Un monument de virtuosité et d’humour
Réunissant un romancier de polars de troisième zone (comme dit Elsie) et son agent littéraire, L.C. Tyler — à qui l’on doit l’Étrange suicide dans une Fiat rouge à faible kilométrage - joue sur de nombreux registres romanesques, tant policiers qu’humoristiques. Dans ce roman, en réunissant dans un lieu isolé, dix personnes, il conjugue les principes du Cluedo, le meurtre en chambre close, l’esprit de Dix petits nègres (célèbre roman d’Agatha Christie), un polar historique en cours d’écriture, un couple atypique et la narration de deux protagonistes aux points de vue fort différents, bien sûr.
Le meurtre commis, chaque survivant du petit groupe possède un bon mobile et s’est trouvé en situation pour assassiner son hôte. Or, ce meurtre a été exécuté dans une pièce si close qu’il a fallu briser une fenêtre pour y pénétrer. Le romancier prend alors un plaisir évident à brouiller les pistes, à multiplier les possibilités pour les enquêteurs. Il introduit, au fil des pages, un inconnu en costume bleu, l’existence d’un couloir dissimulé, un jardinier à la façon de Lady Chatterley.… Parallèlement, il conçoit une superbe galerie de tueurs potentiels et brosse du défunt un portrait qui se révèle étonnant.
Ethelred Tressider et Elsie Thirkettle, son agent, sont chez le romancier.

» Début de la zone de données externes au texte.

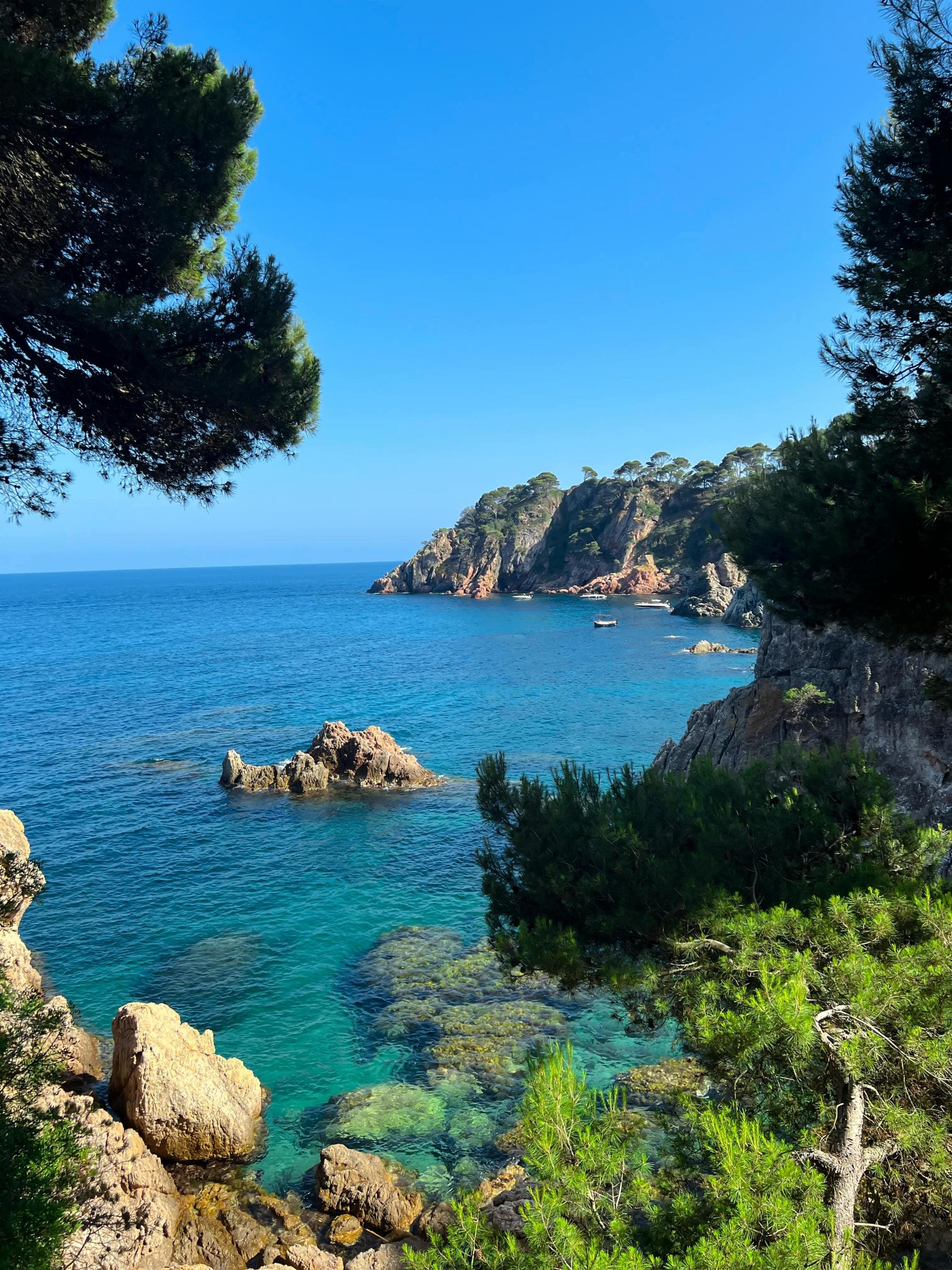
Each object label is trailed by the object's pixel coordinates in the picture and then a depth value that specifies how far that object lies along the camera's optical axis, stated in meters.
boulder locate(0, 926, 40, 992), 14.57
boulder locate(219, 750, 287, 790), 31.67
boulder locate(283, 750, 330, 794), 31.55
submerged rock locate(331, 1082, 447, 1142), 12.57
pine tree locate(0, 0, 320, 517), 7.40
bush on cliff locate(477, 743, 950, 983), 7.68
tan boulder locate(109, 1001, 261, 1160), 11.72
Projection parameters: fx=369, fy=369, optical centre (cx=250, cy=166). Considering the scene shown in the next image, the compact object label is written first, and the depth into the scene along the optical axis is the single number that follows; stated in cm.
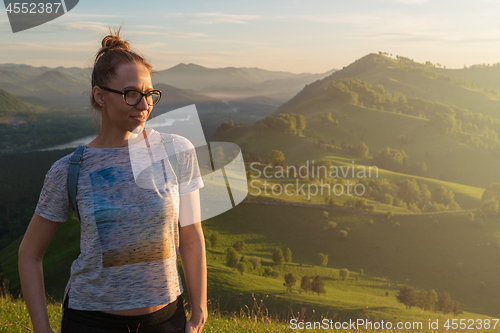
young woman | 170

Ils disputent une partie de Cluedo, où elle triche sans vergogne, avant de se rendre au diner organisé par Sir Robert et Lady Annabelle Muntham de Muntham Court. Ethelred et Robert, qui ne s’étaient pas revus depuis la fac, se sont rencontrés il y a quelques mois à Findon. Ce dernier était connu, alors, sous le surnom de Chaud-Lapin. Robert travaillait dans la banque et il a pris sa retraite. Les deux hommes se voient régulièrement. Sur place, ils sont rejoints par le notaire de Rob, et son épouse, un couple de médecins, un ancien collègue de la banque, une romancière à succès, refusée à ses débuts par Elsie. Au cours du repas, copieusement arrosé, Rob s’excuse et s’absente. Annabelle paraît aussi surprise que ses invités. Son absence se prolongeant, les dîneurs partent à sa recherche, laissant Elsie et Ethelred seuls dans la grande salle à manger. Annabelle, très inquiète, revient chercher Ethelred et l’entraîne à l’extérieur pour rentrer par une fenêtre en cassant une vitre, car Rob est enfermé dans la bibliothèque. Ils découvrent alors qu’il a été étranglé avec une cordelette serrée avec un crayon.

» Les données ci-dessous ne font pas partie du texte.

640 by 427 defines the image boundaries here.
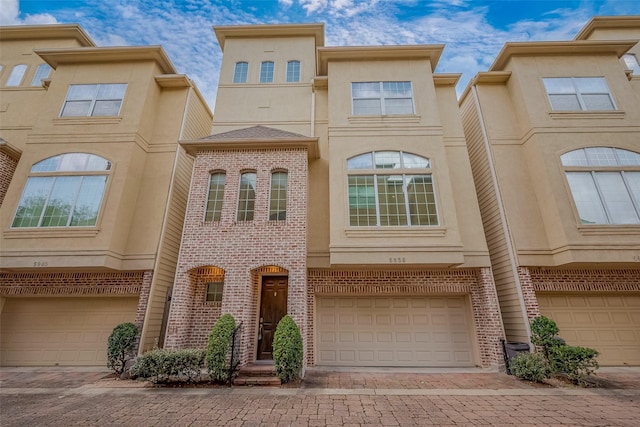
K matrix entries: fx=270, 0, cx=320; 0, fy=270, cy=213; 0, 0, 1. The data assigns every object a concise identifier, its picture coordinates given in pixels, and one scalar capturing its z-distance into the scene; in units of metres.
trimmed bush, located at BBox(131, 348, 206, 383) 6.31
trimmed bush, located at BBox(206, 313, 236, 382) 6.18
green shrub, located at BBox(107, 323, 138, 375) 7.20
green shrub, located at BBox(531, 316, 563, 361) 6.86
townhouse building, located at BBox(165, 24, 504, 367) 7.81
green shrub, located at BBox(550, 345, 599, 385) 6.36
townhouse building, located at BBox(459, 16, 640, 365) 7.88
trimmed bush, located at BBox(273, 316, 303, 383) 6.27
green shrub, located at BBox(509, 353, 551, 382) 6.45
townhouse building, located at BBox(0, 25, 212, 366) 8.16
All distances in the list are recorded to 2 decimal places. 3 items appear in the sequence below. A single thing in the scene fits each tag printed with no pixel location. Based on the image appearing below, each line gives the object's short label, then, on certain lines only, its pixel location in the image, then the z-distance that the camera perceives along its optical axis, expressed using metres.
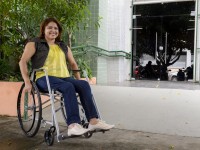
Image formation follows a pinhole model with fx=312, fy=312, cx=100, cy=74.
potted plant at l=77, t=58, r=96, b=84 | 7.57
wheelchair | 3.22
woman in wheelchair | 3.18
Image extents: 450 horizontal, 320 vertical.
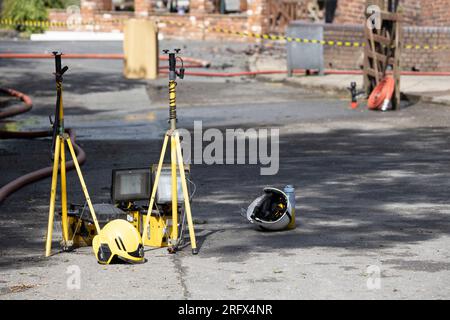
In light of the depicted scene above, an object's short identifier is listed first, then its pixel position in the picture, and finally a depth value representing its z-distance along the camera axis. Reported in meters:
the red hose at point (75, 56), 33.16
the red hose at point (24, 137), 14.07
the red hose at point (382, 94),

Comme le meurtre semble impossible, la police conclut à un suicide. Le lendemain, Ethelred reçoit une lettre de son ami où celui-ci l’engage dans un jeu de piste en cas d’issue fatale. Comment et pourquoi Chaud-Lapin a-t-il été assassiné ? Le couple de détectives se met en chasse de la vérité et va aller de surprise en surprise jusqu’à…
L.C. Tyler se livre à un exercice romanesque de haute volée. Reprend les sujets les plus classiques du genre, il les présente et les agence de telle manière, avec une telle virtuosité, qu’il leur donne un aspect très novateur. Il fait montre d’un humour ravageur, s’appuyant sur les caractères opposés de ses héros, faisant décrire, par chacun, la même situation, selon leur jugement et leurs points de vue. Parallèlement, il introduit une troisième version des faits avec un roman en cours d’écriture qui s’inspire, bien sûr, des événements vécus par l’auteur, mêlant des éléments des deux intrigues, l’une nourrissant l’autre. L’auteur, s’il ponctue ses descriptions d’images étonnantes mais d’un grand bon sens, dresse en revanche un portrait peu glorifiant de l’écrivain de polars
Attention, sous le ton badin, léger, L.C. Tyler construit une énigme sophistiquée dans la meilleure tradition du Whodunit. Les véritables moments de lecture-plaisir sont à prendre quand ils se présentent. Avec ce roman, le but est atteint !
serge perraud
L. C. Tyler, Mort mystérieuse d’un respectable banquier anglais dans la bibliothèque d’un manoir Tudor du Sussex (The Herring in the Library) traduit de l’anglais par Élodie Leplat, Sonatine Editions, juin 2015, 304 p. – 19,00 €.